(Page):
It's relatively easy to get the technology running to work from home. The hard part is the doing. Don't beat yourself up! Try these tiny tips on...

Focusing

Here are just a couple of effective ways to enter into what researcher Mihaly Csikszentmihalyi calls "flow."

Time Box

Pomodoro is arguably the most well-known time-boxing technique, made up of 25 minute intensive work and 5 minute breaks. However, from both research and my experience, I don't recommend it for software developers or other professions that require significant ramp-up time before real work can get done. Developers take about twenty minutes to load the full context of a piece of software into working memory. That only leaves five minutes to work!

Instead, I use a 50-10 time box. It neatly aligns to the hour, allows enough focused work time, and the ten minute break isn't onerous. Here are the steps (same as Pomodoro, just different times).

  1. Keep a physical or electronic notebook available.
  2. Write down what you'll work on in the time box.
  3. Start your timer for 50 minutes. Work exclusively on the task during that time.
  4. When you become distracted--you will--quickly write down what distracted you then go back to work.
  5. At break time, take the break. Seriously, walk away for 10 minutes.
  6. Repeat.

Why it works

  • Research shows 40-50 minutes is about optimal for intense focus, especially in problem solving.

  • Research also shows that breaks are critical for maintaining high cognitive performance. They give your neurons time to strengthen the pathways to the information just learned.

    This is why walking away from a problem is so effective in solving it.

  • Writing down your distractions literally removes them from your mind. Otherwise, part of your brain keeps trying to think about them.

Remove All Distractions

Consider that there are two kinds of focus: exclusive and inclusive. Exclusive focus is when you're wholly engaged in the task and forget about the past, present, and your environment (imagine writing a book). Inclusive focus is when you're paying attention to many things in your environment that affect accomplishing the task (think about football quarterbacks).

(Entries provided):
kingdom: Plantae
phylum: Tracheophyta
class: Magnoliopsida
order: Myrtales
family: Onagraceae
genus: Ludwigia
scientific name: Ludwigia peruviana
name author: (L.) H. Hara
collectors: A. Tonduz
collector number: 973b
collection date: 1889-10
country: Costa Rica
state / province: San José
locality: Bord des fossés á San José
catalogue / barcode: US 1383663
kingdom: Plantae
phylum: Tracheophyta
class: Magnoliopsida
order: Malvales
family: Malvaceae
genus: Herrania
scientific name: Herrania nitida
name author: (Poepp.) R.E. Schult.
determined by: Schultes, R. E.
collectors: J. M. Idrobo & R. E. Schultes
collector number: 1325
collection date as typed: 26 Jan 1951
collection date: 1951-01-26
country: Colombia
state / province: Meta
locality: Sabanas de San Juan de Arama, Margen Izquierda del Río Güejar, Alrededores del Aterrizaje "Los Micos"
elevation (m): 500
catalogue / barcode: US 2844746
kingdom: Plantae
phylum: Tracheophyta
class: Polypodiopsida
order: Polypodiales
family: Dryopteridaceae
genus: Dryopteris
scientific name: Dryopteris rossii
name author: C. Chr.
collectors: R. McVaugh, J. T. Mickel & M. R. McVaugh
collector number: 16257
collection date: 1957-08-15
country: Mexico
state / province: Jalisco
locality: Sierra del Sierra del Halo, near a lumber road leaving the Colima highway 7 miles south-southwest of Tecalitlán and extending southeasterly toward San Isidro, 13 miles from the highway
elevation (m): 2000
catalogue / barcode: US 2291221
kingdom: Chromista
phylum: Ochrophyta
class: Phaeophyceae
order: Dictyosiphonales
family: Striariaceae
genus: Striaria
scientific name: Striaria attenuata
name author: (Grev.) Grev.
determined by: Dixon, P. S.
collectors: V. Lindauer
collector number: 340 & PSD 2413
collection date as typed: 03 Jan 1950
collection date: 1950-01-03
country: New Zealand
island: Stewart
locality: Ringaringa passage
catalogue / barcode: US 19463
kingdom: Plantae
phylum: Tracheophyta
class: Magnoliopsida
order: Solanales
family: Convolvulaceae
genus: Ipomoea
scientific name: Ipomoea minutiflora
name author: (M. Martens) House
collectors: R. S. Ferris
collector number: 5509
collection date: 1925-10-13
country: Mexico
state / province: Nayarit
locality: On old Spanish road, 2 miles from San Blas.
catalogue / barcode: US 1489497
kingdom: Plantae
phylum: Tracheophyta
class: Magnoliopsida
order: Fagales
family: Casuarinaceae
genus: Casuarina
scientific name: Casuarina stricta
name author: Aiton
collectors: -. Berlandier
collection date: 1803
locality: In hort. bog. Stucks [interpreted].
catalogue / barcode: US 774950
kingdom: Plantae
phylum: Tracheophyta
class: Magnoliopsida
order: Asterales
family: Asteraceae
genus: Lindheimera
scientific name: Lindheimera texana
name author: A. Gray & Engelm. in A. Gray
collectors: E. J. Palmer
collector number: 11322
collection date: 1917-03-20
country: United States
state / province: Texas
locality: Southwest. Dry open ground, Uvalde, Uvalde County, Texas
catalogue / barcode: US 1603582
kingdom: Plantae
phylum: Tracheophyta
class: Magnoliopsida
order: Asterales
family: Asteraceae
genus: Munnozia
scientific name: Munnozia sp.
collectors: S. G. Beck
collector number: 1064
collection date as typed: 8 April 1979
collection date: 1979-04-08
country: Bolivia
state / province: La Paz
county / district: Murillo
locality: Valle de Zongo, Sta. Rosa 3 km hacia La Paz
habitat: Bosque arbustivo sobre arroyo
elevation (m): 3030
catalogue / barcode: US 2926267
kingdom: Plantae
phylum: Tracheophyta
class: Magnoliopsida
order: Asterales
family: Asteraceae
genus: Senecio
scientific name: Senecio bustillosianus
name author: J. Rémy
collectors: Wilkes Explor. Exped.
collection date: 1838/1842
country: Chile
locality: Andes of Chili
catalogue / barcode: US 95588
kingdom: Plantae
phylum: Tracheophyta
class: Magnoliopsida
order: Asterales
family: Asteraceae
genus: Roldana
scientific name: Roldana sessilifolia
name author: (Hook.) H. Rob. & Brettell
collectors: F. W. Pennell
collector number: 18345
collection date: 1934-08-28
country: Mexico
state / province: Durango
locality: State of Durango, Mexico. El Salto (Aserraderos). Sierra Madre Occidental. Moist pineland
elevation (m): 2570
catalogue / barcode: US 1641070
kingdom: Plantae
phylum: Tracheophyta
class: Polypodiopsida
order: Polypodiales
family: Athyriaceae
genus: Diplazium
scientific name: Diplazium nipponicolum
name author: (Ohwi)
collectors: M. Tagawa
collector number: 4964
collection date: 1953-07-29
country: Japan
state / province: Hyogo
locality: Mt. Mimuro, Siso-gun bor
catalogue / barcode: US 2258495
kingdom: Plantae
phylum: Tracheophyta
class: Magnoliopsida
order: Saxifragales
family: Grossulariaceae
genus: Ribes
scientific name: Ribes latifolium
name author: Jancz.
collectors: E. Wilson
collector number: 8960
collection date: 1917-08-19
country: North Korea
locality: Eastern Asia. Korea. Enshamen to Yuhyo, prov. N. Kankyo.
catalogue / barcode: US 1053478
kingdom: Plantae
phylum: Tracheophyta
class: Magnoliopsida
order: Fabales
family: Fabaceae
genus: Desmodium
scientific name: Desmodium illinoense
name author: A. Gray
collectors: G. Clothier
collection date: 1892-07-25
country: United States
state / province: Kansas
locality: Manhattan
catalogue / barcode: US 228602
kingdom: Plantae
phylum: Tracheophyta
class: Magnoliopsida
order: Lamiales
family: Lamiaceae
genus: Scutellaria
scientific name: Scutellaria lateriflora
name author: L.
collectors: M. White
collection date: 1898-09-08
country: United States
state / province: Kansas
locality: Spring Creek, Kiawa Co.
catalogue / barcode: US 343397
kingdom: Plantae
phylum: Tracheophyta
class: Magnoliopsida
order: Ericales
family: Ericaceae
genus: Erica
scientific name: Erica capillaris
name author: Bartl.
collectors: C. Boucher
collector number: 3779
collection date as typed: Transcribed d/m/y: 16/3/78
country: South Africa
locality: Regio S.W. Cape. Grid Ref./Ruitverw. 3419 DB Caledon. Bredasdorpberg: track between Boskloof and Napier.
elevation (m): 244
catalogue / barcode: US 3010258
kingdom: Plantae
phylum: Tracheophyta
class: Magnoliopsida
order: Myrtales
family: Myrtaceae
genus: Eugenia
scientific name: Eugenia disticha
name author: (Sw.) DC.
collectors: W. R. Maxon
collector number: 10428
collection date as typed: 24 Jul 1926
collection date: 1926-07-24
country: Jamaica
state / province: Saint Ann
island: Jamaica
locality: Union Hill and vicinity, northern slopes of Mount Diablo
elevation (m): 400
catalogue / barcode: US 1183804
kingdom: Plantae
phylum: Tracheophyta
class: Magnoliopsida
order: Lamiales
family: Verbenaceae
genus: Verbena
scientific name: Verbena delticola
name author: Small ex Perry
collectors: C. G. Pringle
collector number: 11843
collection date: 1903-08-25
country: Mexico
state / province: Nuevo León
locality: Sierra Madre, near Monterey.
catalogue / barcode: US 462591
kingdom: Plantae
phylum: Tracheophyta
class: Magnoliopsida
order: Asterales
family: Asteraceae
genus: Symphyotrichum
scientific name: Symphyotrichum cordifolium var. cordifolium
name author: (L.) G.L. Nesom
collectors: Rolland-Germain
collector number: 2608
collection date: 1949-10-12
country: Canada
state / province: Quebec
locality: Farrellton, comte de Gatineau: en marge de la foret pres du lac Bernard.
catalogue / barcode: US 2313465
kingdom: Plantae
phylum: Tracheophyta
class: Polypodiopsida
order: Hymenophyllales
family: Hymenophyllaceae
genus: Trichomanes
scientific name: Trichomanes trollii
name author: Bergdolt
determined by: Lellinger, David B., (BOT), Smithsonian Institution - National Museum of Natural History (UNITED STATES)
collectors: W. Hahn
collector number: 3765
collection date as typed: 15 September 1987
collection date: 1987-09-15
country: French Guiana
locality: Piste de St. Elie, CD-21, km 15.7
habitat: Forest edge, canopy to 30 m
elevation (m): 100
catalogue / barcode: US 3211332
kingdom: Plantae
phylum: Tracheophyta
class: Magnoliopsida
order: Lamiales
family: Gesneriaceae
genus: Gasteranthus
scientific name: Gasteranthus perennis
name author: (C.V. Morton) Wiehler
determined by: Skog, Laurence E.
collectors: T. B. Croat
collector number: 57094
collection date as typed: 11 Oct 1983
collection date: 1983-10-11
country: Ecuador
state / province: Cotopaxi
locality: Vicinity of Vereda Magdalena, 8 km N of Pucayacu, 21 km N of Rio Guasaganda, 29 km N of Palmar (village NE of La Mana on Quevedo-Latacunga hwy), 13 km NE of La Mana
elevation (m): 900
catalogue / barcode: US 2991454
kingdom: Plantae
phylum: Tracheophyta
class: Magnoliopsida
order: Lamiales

(The tasks):
A – Repeat everything in the listing from the line containing "collectors: V. Lindauer" down to the line containing "locality: Southwest. Dry", including both of those lines.
B – Write the next part of the work-from-home focus tips, picking up right after their final sentence.
The work-from-home focus tips and the listing have no connection to each other.

(Results in order):
A –
collectors: V. Lindauer
collector number: 340 & PSD 2413
collection date as typed: 03 Jan 1950
collection date: 1950-01-03
country: New Zealand
island: Stewart
locality: Ringaringa passage
catalogue / barcode: US 19463
kingdom: Plantae
phylum: Tracheophyta
class: Magnoliopsida
order: Solanales
family: Convolvulaceae
genus: Ipomoea
scientific name: Ipomoea minutiflora
name author: (M. Martens) House
collectors: R. S. Ferris
collector number: 5509
collection date: 1925-10-13
country: Mexico
state / province: Nayarit
locality: On old Spanish road, 2 miles from San Blas.
catalogue / barcode: US 1489497
kingdom: Plantae
phylum: Tracheophyta
class: Magnoliopsida
order: Fagales
family: Casuarinaceae
genus: Casuarina
scientific name: Casuarina stricta
name author: Aiton
collectors: -. Berlandier
collection date: 1803
locality: In hort. bog. Stucks [interpreted].
catalogue / barcode: US 774950
kingdom: Plantae
phylum: Tracheophyta
class: Magnoliopsida
order: Asterales
family: Asteraceae
genus: Lindheimera
scientific name: Lindheimera texana
name author: A. Gray & Engelm. in A. Gray
collectors: E. J. Palmer
collector number: 11322
collection date: 1917-03-20
country: United States
state / province: Texas
locality: Southwest. Dry open ground, Uvalde, Uvalde County, Texas

B –
Most of us working remotely are aiming for exclusive focus. And distractions are the enemy. Such as...

  • Kids, spouses, pets demanding attention
  • Notifications from email, social media, chat, watch, calendar, etc.
  • TVs, video games
  • Music (yes, even my beloved music)

Here's your experiment. Or challenge. Or whatever temporarily motivates you to try it.

  1. Turn off every notification on your computer and phone. The phone's easy: put it in airplane mode and turn on Do Not Disturb.1
  2. Tell your family to leave you alone until a particular time, such as the start of your time box break.
  3. If possible, close the door.
  4. If there are still sounds, put in earphones or a headset.
  5. Don't turn on music. If you still need sound to block out distracting noises, try the excellent myNoise web site and app.
  6. Work without distraction, and afterward quickly write down how you felt.
  7. Do it again.

Why it works

  • Creative and problem-solving work requires juggling lots of information. Any external distractions hamper that effort by taking our attention.
  • Our brains work in modes. One mode, the default mental network, is our wandering mind. We spend about 47% of our time there. When you're distracted by your own thoughts, that's wandering mind. When you set the distraction aside and go back to the task, you're in task mind.

Give yourself the best chance at being in task mind.

Finally

Focus is real. But it's not a gift. It's a skill.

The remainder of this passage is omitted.